**GIVEN PASSAGE**

—————

[spark] branch branch-3.2 updated: [SPARK-36249][PYTHON] Add remove_categories to CategoricalAccessor and CategoricalIndex

gurwls223 Thu, 22 Jul 2021 01:07:33 -0700

This is an automated email from the ASF dual-hosted git repository.

gurwls223 pushed a commit to branch branch-3.2
in repository https://gitbox.apache.org/repos/asf/spark.git



The following commit(s) were added to refs/heads/branch-3.2 by this push:
     new 0e94e42  [SPARK-36249][PYTHON] Add remove_categories to 
CategoricalAccessor and CategoricalIndex
0e94e42 is described below

commit 0e94e42cd3ffdf1b5cccf4a8281c27e66fcc59d3
Author: Takuya UESHIN <[email protected]>
AuthorDate: Thu Jul 22 17:06:12 2021 +0900

    [SPARK-36249][PYTHON] Add remove_categories to CategoricalAccessor and 
CategoricalIndex
    
    ### What changes were proposed in this pull request?
    
    Add `remove_categories` to `CategoricalAccessor` and `CategoricalIndex`.
    
    ### Why are the changes needed?

—————

**ACTION ITEM A**
List every term in the commit email that is set in backticks.

—————

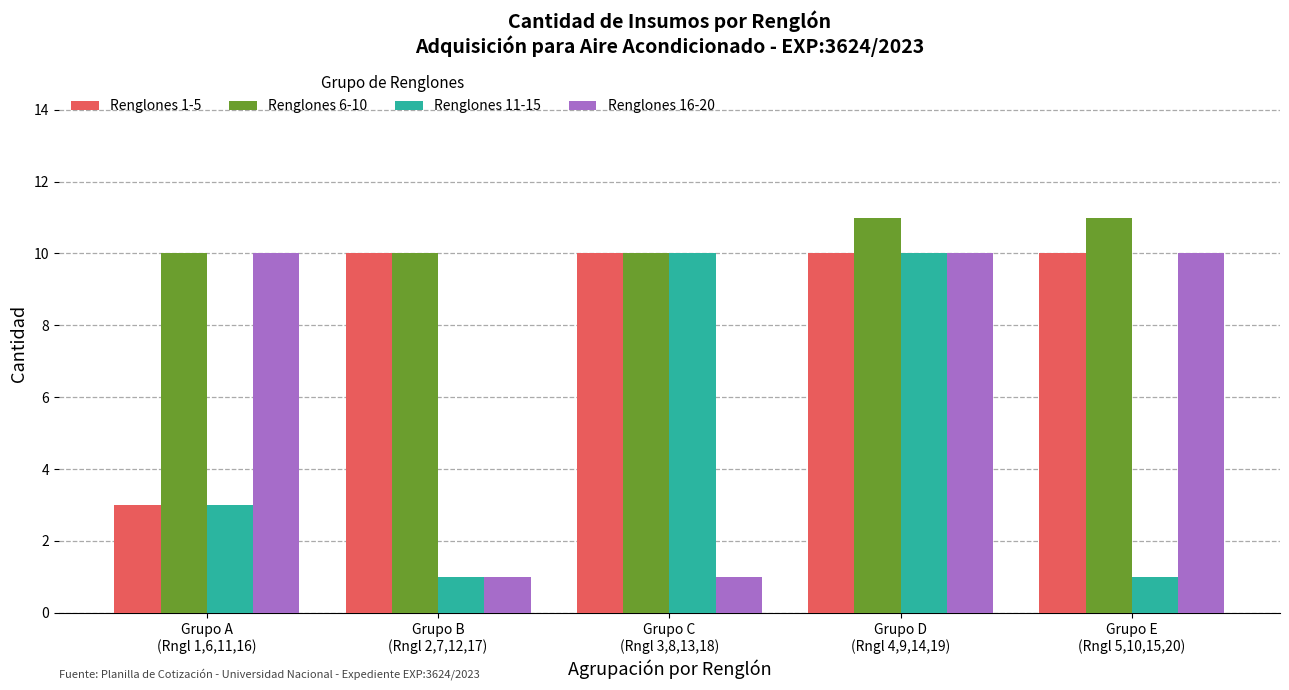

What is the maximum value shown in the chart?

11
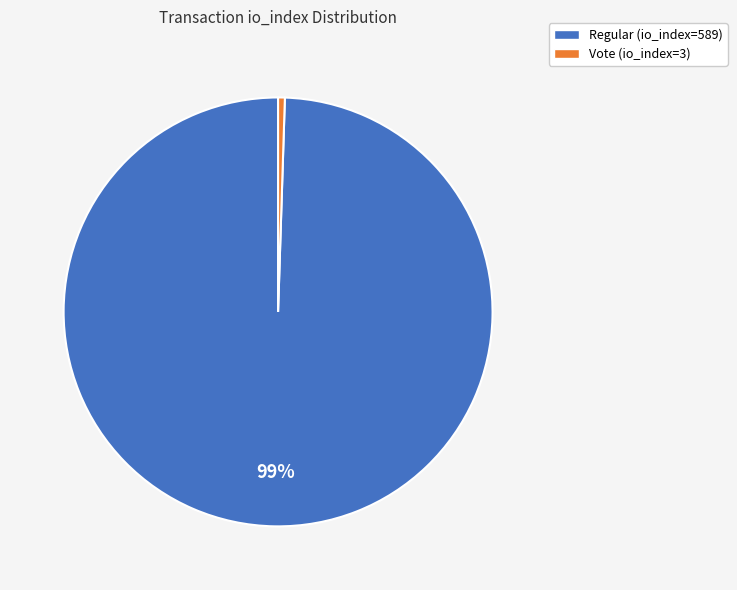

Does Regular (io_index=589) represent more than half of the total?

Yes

—————

**ACTION ITEM B**
Print all the entries that follow the commit email exactly as they stand, line for line, but leave out the pictures.

**TASK SOLUTION A**
`remove_categories`
`CategoricalAccessor`
`CategoricalIndex`

**TASK SOLUTION B**
What is the maximum value shown in the chart?

11

Does Regular (io_index=589) represent more than half of the total?

Yes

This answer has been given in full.